Abstract

Self-drilling screws are commonly used as connectors in cold-formed steel (CFS) buildings as they can be drilled easily through thin sheet steels, allowing on-site assembly. The screw connections in the project all appear in the form of screw group connections. Studies have shown that the shear bearing capacity of a screw group connection of CFS sheets is not simply the shear bearing capacity of a single screw connection multiplied by the number of screws. But instead, there is a reduction effect of the screw group connection, called the Group Effect. However, there is no design provision for the shear bearing capacity of the screw group connection in the current design specifications, AISI S100-16w/S1-18, AS/NZS-4600:2018, EN1993-1–3, and GB50018-2002. Based on the authors' and other researchers' tests collected by authors, this paper verifies and analyzes the four existing design equations for the connection strength of the screw group connections that consider the Group Effect.
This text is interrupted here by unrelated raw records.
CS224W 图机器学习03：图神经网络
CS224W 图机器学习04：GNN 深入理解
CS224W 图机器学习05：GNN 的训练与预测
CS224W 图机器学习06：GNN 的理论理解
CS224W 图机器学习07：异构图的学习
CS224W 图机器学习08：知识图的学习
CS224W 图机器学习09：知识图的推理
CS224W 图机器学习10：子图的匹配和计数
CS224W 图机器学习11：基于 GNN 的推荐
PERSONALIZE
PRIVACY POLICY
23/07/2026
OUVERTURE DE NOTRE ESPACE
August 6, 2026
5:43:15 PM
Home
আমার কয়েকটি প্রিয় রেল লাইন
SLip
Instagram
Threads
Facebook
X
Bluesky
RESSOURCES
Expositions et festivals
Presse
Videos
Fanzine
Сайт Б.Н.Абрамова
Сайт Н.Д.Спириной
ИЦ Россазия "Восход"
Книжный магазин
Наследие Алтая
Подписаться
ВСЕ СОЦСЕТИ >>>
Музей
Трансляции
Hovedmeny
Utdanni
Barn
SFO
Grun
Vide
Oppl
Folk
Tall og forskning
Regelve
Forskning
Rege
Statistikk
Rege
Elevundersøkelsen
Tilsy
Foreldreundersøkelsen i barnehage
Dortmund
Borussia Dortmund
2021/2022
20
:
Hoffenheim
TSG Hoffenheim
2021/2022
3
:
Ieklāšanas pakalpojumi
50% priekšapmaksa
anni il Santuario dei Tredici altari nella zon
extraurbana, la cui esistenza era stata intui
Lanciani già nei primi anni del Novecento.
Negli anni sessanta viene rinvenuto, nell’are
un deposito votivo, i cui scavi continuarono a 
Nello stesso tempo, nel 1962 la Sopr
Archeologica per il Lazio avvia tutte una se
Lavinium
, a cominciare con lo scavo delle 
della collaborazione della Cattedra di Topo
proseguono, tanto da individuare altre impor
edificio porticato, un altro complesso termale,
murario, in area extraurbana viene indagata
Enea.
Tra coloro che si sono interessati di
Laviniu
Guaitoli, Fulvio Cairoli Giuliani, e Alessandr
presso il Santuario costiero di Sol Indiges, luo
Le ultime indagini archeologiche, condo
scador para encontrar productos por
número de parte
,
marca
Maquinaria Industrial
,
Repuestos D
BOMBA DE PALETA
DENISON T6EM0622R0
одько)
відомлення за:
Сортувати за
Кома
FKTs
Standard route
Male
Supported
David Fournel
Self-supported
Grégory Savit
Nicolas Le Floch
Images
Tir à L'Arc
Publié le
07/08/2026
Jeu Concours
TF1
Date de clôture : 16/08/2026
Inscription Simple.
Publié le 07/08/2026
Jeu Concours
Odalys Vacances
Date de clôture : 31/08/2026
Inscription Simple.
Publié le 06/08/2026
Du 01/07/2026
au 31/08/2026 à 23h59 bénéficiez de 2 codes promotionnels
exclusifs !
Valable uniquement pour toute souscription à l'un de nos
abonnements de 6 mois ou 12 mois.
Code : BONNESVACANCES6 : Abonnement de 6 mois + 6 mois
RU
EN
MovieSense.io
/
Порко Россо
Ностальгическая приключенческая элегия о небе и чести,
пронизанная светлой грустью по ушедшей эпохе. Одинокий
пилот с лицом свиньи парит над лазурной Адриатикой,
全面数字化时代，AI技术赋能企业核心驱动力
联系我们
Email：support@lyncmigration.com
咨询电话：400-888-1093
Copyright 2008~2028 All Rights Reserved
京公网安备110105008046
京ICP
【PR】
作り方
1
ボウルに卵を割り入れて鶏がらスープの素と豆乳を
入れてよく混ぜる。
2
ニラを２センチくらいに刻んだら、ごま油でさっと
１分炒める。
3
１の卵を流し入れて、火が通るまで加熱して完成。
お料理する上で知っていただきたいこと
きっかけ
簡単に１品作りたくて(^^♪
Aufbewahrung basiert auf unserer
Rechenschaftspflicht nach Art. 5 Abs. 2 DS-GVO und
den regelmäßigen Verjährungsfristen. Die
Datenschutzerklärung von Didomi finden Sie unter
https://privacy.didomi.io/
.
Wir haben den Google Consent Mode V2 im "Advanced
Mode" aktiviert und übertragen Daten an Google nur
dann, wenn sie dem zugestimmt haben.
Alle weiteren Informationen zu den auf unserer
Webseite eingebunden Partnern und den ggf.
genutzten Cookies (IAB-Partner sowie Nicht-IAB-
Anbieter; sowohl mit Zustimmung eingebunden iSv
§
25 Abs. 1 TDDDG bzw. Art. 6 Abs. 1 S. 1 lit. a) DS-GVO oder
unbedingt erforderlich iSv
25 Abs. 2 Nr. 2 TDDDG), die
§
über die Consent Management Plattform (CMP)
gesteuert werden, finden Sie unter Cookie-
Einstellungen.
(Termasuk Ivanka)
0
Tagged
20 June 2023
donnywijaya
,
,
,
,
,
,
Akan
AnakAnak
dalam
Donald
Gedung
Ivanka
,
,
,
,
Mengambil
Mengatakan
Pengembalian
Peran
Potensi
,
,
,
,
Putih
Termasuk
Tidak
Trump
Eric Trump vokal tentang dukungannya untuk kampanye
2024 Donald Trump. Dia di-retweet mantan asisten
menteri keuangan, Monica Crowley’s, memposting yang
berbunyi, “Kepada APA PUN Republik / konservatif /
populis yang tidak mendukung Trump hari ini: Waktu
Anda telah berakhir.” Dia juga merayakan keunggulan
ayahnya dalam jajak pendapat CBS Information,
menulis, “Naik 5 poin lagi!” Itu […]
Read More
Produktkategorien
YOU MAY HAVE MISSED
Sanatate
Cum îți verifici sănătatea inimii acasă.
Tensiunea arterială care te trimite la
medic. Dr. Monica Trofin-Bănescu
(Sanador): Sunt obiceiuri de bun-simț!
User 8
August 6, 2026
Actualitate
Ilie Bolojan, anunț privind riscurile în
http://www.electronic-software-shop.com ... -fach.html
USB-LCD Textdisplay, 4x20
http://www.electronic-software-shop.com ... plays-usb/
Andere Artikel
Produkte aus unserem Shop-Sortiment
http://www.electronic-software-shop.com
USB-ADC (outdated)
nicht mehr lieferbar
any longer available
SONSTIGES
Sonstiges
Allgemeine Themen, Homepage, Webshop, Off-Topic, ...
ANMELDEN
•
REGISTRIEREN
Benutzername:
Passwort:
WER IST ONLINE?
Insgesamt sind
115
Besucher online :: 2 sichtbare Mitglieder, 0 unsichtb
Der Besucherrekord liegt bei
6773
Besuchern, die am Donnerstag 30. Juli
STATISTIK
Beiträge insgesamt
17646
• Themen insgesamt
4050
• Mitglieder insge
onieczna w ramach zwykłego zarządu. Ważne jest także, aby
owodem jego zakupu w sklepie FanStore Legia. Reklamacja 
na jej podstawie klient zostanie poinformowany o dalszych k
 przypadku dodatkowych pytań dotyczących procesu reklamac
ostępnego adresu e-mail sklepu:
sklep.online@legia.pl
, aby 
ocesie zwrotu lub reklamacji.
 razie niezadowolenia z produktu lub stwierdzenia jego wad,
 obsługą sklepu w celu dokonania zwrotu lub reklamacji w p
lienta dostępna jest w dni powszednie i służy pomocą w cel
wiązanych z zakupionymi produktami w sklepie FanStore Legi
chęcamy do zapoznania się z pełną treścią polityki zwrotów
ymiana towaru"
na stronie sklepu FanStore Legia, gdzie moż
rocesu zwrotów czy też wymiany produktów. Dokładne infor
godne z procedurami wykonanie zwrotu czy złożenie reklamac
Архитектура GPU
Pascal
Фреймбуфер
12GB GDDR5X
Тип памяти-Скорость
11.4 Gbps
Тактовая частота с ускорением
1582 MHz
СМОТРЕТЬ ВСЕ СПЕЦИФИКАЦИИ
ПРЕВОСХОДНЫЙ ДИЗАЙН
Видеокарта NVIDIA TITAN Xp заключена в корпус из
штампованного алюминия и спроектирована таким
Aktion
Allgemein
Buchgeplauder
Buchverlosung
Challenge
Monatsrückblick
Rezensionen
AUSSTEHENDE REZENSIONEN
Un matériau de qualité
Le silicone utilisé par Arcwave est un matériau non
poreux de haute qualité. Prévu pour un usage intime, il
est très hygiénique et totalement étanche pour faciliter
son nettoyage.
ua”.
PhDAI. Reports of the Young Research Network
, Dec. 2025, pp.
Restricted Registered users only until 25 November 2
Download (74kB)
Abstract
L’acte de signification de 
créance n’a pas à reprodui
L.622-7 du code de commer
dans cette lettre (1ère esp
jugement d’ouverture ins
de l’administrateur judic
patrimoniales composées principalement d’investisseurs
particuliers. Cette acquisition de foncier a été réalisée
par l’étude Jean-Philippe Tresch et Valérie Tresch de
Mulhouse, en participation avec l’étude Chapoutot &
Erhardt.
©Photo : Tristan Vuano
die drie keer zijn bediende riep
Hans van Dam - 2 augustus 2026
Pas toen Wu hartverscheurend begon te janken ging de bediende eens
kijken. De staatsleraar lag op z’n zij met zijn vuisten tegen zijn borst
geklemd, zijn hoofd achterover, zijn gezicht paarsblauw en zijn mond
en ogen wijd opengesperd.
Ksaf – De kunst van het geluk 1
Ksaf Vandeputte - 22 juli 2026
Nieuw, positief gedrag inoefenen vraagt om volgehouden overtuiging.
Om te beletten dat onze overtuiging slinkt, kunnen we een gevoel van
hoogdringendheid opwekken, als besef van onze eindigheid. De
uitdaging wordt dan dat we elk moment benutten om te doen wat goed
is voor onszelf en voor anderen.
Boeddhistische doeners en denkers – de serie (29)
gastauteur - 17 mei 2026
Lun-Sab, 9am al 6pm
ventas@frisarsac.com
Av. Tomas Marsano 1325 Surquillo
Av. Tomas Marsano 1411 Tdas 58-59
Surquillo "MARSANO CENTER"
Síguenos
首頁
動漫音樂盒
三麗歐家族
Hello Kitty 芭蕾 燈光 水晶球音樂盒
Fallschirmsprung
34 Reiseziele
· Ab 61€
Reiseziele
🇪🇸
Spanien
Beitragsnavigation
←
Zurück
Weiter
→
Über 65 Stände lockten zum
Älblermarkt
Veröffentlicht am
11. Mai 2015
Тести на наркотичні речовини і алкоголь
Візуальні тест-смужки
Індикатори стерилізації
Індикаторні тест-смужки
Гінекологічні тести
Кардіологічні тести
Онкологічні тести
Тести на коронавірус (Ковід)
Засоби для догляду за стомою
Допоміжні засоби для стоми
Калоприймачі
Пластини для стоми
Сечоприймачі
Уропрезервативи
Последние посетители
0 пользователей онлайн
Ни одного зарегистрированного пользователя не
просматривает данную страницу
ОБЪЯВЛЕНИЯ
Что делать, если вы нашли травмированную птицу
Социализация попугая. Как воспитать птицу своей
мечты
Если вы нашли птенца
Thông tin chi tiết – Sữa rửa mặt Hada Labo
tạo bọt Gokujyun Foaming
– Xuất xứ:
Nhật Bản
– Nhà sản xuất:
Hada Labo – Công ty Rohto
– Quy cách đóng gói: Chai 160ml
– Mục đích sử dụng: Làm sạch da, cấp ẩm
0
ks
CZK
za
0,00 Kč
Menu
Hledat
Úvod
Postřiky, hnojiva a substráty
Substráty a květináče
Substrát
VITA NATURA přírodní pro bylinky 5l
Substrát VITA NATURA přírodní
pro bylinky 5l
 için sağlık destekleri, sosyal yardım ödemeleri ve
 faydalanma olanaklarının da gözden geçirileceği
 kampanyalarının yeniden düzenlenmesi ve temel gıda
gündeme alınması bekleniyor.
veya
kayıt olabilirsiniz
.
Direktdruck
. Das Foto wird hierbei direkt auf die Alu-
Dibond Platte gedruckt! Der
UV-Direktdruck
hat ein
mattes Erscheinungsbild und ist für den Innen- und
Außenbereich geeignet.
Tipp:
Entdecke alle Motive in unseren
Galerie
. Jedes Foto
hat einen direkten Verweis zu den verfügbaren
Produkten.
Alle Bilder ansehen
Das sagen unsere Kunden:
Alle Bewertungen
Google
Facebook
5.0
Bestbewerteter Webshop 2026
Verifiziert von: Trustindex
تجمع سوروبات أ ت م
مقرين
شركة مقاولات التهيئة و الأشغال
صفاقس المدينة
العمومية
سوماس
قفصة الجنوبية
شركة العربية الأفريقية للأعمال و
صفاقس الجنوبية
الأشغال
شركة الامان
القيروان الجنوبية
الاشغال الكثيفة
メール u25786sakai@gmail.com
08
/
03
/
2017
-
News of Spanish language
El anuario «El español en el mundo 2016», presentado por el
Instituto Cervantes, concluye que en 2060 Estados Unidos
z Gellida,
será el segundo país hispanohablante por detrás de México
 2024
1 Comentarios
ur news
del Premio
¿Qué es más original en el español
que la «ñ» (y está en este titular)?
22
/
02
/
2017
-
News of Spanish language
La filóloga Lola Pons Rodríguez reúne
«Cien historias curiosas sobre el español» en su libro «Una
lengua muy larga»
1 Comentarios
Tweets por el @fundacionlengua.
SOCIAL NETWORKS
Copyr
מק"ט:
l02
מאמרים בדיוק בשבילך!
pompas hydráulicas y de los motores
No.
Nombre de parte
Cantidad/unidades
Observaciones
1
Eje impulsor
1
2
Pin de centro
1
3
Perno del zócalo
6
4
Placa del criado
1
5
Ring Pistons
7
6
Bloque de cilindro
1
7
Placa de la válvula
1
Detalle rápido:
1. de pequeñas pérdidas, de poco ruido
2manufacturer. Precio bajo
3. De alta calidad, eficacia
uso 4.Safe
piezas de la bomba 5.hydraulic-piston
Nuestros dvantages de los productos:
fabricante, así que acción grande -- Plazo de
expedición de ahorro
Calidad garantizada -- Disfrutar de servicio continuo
The results show that the four current design equations cannot cover the test data that list in the paper because the existing four design equations all have their respective scopes and limitations, such as the screw spacing and the strength of steel sheetings, etc. For that, the paper proposed a new design equation that can calculate the nominal shear capacity of self-drilling screw group connections, including high-strength steel such as G550 CFS sheets and extensive screw spacing connections. The authors' new test of twelve screw group connections and the other 237 tests verified the new equation. The unsafe rate for the new design equation is 4.42% among the 249 connections test, and the new design equation has high reliability and broader application scope.